Castration no longer a punishment under Anti-Rape Act, 2021

PM Imran Khan wanted to include chemical castration after 2020 motorway gangrape case

The provision to chemically castrate rapists has been scrapped from the Anti-Rape (Investigation and Trial) Bill, 2021 after the Council of Islamic Ideology (CII) raised objections to it.

Parliamentary Secretary for Law and Justice Maleeka Bokhari announced in a press conference on Friday that the CII denounced the punishment as ‘un-Islamic’, following which it was removed from the bill before it was passed as an act in the joint session of parliament on Wednesday.

Bokhari furthered that article 227 of the constitution entailed that all laws passed in Pakistan would have to abide by Shariah and the Holy Quran. She revealed that Federal Law Minister Farogh Naseem led a government committee, which deliberated carefully to arrive at the decision.

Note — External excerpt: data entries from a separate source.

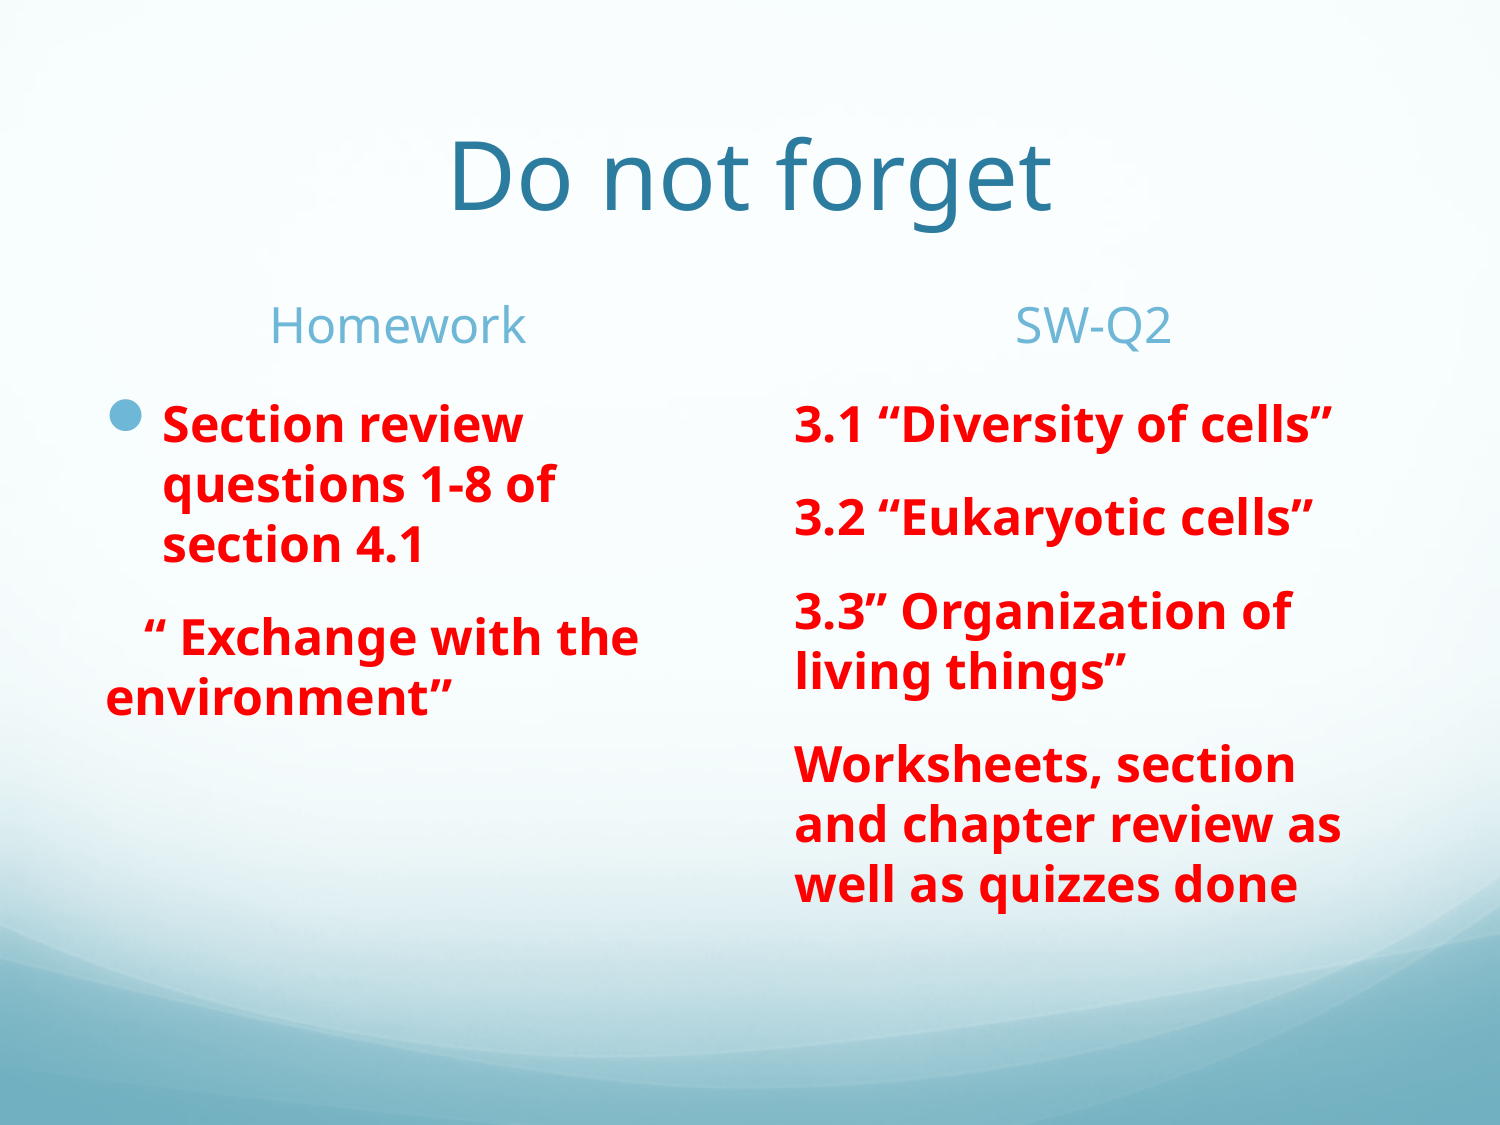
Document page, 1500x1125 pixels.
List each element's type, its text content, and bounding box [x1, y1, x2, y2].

list Section review questions 1-8 of section 4.1 “ Exchange with the environment” [90, 385, 721, 975]
list Homework [90, 238, 721, 362]
title Do not forget [90, 17, 1410, 237]
list SW-Q2 [779, 238, 1410, 362]
list 3.1 “Diversity of cells” 3.2 “Eukaryotic cells” 3.3” Organization of living things” Worksheets, section and chapter review as well as quizzes done [779, 385, 1410, 975]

The bill had previously stipulated that chemical castration was a possible punishment for serial rapists, which received criticism in parliament. Jamaat-i-Islami (JI) Senator Mushtaq Ahmed was of the view that rapists should be hanged publicly but castration was not a possible means of retribution for sex offenders.

Prime Minister Imran Khan had been wanting to introduce the punishment after the gang rape of a woman on the Lahore-Sialkot Motorway last year sent shockwaves through the nation.

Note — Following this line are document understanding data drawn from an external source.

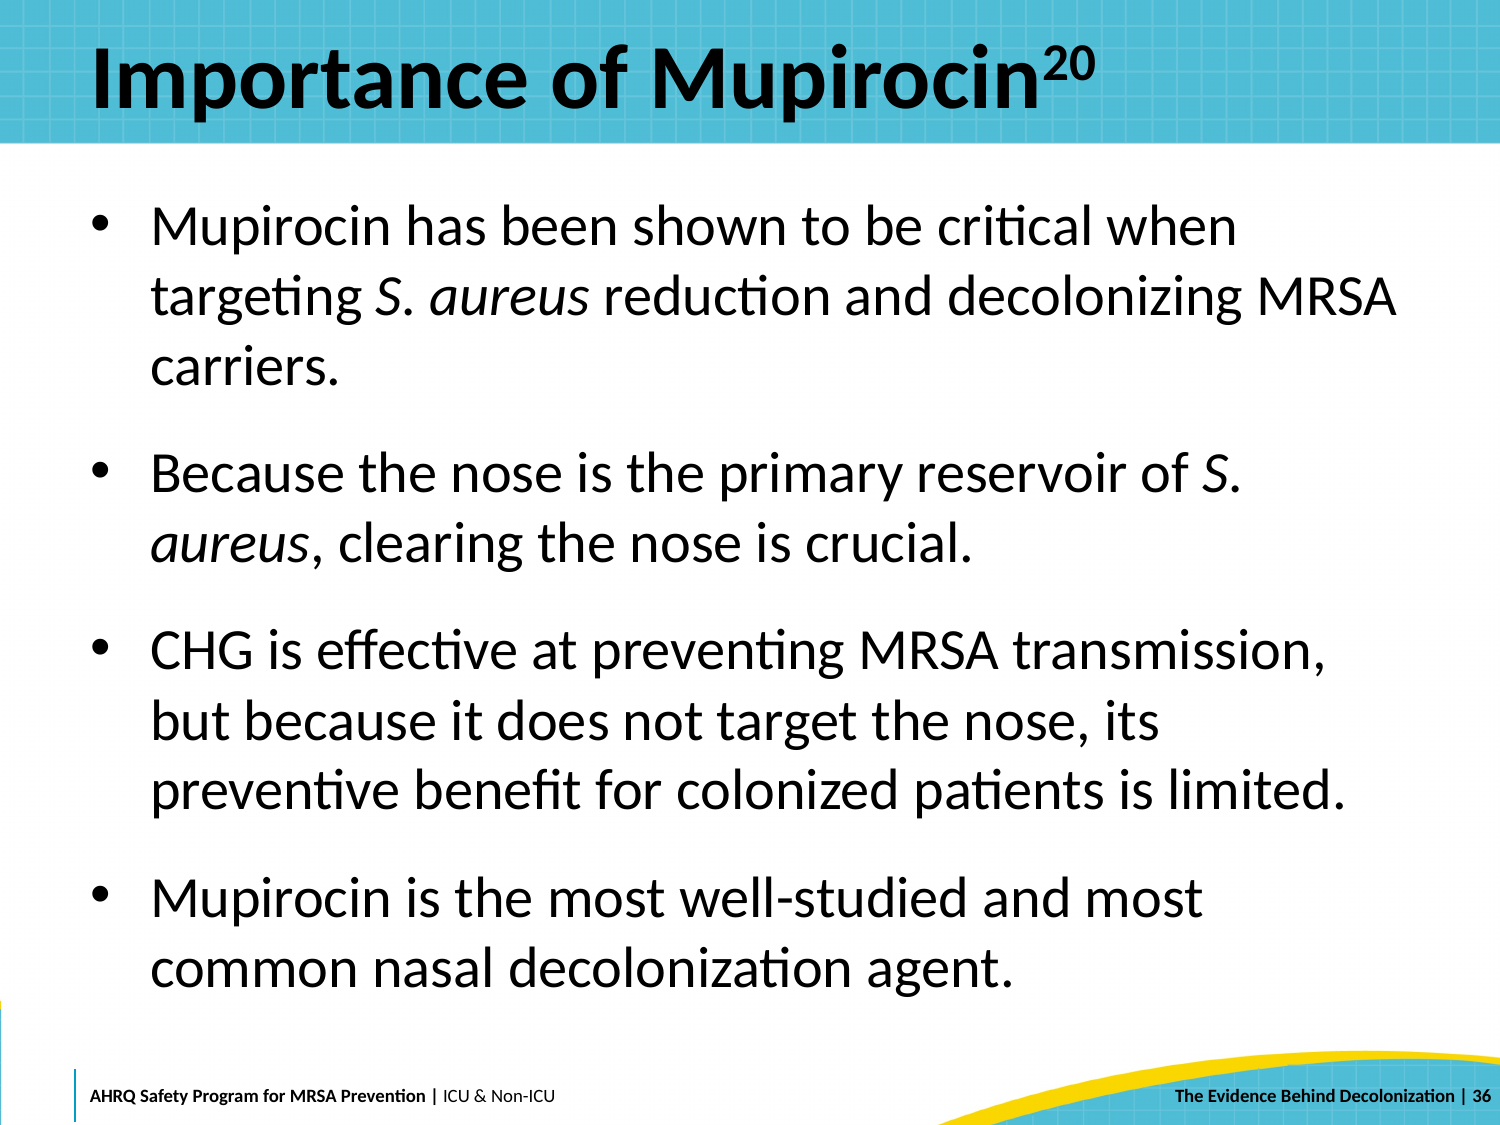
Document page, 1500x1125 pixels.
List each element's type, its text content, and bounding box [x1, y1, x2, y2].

title Importance of Mupirocin20 [75, 0, 1425, 150]
list Mupirocin has been shown to be critical when targeting S. aureus reduction and decolonizing MRSA carriers. Because the nose is the primary reservoir of S. aureus, clearing the nose is crucial. CHG is effective at preventing MRSA transmission, but because it does not target the nose, its preventive benefit for colonized patients is limited. Mupirocin is the most well-studied and most common nasal decolonization agent. [75, 179, 1425, 1035]
picture [0, 0, 1500, 1125]
slide_number | 36 [1455, 1065, 1500, 1125]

The Anti-Rape (Investigation and Trial) Bill, 2021 has been deemed a historic effort by the Pakistan Tehreek-i-Insaf (PTI) government with Bokhari having said that it would allow for swift dispensation of justice to the aggrieved. Under the act, special courts would be set up to address rape cases, anti-rape crisis cells would be set up in hospitals, independent support advisors would be allowed to accompany victims to court, amongst other provisions to deal with the heinous crime.